Mongolia Field Note #15 ‣ Author: Andrew Laurie
Background
The White-throated Dipper, or Гялаан омруут харзлай, (Cinclus cinclus) is distributed from Europe to China, including upland parts of Mongolia.
Andrew Laurie studied Dippers in the UK as a schoolboy. Much later, when working in Mongolia on a conservation project, he became interested in how their lives differed in the mountains of the Altai and started to observe and photograph them.
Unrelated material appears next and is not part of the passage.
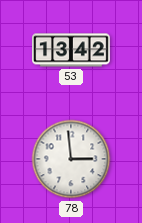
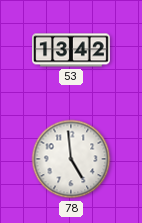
78: 2:59 -> 4:59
He has now made four films about Dippers in the Altai: I. Nest building (2017) II. Incubation (2018) III. Feeding the nestlings (2019) and IV. Emergence of the chicks (2022). There are Mongolian subtitled versions of each film.
Unlike in Europe, it turns out that female dippers in Mongolia are fed almost entirely their mates while they incubate the eggs. And in 2022 a striking and so far unexplained behaviour pattern was observed in one pair. In 2023 Andrew and his team made a return visit to further document this intriguing behaviour, and that quest will be the subject of a fifth film.
The series puts Dipper ecology in the context of wildlife conservation in Mongolia, emphasizing the role of the Dipper as an indicator of clean, unpolluted streams and rivers; and also extolling the joys of learning about wild animals by simply sitting and watching them.